Personal information
- Born: May 11, 1937 Toledo, Ohio, U.S.
- Died: May 1, 2021 (aged 83) Columbus, Texas, U.S.
- Listed height: 6 ft 5 in (1.96 m)
- Listed weight: 250 lb (113 kg)

Career information
- High school: Toledo (OH) Libbey
- College: Colgate
- NFL draft: 1960: undrafted

Career history
- Houston Oilers (1960–1962);

Awards and highlights
- 2× AFL champion (1960, 1961); TSN All-AFL (1961); 2× AFL All-Star (1961, 1962); 2× Second-team All-Eastern (1956, 1957);
- Stats at Pro Football Reference

= Al Jamison =

American football player (1937–2021)

Alfred George Jamison (November 5, 1937 – May 1, 2021) was an American professional football player who was an offensive lineman in the American Football League (AFL) in the 1960s. Nicknamed "Al the Assassin" during his playing days for his chippy play up to and sometimes after the whistle, Jamison was a star offensive tackle for the Houston Oilers in the first three seasons of the new league.

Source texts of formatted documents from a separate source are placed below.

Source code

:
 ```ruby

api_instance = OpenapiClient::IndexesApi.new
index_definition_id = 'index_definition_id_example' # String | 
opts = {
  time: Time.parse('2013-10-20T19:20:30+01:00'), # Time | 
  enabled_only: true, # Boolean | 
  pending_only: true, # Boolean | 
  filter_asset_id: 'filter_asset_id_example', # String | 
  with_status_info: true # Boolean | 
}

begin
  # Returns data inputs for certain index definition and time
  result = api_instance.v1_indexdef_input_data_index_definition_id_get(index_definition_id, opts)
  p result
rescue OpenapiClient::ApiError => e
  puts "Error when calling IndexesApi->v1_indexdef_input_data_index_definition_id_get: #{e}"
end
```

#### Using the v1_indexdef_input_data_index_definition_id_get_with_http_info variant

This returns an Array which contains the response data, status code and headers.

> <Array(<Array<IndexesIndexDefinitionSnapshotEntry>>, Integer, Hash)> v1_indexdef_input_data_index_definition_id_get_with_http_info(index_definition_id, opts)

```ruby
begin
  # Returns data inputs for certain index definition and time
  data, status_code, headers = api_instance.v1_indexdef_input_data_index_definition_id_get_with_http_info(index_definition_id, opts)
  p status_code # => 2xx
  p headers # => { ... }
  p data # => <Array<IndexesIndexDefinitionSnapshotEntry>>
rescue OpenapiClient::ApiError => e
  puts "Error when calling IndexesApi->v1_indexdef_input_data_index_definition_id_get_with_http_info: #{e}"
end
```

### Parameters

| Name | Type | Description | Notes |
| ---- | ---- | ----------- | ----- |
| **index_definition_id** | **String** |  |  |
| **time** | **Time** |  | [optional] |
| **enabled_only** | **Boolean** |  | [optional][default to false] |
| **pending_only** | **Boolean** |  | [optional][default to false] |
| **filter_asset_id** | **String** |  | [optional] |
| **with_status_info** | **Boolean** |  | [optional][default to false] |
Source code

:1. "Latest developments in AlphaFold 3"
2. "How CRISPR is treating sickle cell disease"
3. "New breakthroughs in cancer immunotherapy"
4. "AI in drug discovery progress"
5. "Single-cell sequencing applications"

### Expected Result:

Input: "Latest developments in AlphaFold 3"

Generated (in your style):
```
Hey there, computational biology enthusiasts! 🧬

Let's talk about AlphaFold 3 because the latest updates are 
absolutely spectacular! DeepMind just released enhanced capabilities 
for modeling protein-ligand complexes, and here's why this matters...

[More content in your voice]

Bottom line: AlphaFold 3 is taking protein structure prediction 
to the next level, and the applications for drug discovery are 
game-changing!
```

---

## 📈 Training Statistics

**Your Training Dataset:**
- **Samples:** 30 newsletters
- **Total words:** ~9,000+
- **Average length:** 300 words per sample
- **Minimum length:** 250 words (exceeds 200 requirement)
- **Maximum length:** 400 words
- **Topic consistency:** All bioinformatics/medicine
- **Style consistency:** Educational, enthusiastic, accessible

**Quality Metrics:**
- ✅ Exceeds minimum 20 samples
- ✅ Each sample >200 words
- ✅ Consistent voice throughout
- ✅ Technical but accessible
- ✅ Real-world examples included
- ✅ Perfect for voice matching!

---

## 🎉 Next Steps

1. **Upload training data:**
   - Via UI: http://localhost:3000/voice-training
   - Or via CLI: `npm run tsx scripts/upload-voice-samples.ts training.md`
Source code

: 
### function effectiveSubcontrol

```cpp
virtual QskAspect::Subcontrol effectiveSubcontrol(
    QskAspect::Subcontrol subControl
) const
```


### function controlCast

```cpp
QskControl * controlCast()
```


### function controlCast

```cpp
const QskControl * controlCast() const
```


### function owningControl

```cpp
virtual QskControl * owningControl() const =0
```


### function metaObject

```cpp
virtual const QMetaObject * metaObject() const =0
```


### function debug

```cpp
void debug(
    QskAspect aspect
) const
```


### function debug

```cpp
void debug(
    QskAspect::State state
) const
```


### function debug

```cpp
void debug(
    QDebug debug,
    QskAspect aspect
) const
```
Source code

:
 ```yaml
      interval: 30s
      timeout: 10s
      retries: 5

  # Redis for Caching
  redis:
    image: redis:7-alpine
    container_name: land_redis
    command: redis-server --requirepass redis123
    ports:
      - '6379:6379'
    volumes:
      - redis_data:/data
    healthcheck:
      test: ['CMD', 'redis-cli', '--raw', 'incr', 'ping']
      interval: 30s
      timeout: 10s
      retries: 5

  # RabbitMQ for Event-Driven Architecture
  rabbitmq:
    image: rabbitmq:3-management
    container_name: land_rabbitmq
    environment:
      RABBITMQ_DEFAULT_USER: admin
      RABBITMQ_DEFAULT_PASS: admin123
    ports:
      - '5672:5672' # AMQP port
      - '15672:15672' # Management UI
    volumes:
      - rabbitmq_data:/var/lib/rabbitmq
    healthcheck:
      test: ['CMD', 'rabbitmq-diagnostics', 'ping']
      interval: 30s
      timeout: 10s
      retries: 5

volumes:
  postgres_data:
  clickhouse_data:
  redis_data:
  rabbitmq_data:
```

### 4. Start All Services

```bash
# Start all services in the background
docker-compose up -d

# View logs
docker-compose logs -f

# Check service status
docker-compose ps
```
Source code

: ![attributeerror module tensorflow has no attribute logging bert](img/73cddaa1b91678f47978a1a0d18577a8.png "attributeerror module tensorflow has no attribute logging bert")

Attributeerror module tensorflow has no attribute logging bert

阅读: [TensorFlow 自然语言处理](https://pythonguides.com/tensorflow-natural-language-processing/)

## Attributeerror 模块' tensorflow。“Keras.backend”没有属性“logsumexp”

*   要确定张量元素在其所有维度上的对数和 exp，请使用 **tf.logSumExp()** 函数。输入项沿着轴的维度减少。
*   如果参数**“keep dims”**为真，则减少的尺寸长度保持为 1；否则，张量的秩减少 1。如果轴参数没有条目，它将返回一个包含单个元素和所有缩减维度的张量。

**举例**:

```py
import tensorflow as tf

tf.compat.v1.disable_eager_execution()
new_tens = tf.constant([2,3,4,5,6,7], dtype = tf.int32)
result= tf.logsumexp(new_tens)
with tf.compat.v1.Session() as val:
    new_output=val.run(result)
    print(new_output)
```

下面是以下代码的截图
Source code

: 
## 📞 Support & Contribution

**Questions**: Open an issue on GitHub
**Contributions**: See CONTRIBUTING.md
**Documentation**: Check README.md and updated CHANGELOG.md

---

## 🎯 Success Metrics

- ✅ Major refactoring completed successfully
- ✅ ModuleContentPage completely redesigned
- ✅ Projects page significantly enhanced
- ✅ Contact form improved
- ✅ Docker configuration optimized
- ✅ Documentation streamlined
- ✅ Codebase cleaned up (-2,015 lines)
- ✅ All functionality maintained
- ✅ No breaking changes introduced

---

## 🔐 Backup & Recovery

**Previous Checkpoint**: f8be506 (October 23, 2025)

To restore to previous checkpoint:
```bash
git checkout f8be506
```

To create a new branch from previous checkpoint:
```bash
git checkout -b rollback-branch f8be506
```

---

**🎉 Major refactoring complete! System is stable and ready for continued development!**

Jamison played college football for the Colgate Raiders before be embarked on a pro career. He was an All-AFL tackle in 1961 and an American Football League Eastern Division All-Star in 1962. He played in the first three AFL Championship games and was a two-time league champion.

Jamison died on May 1, 2021, in Columbus, Texas, at age 83.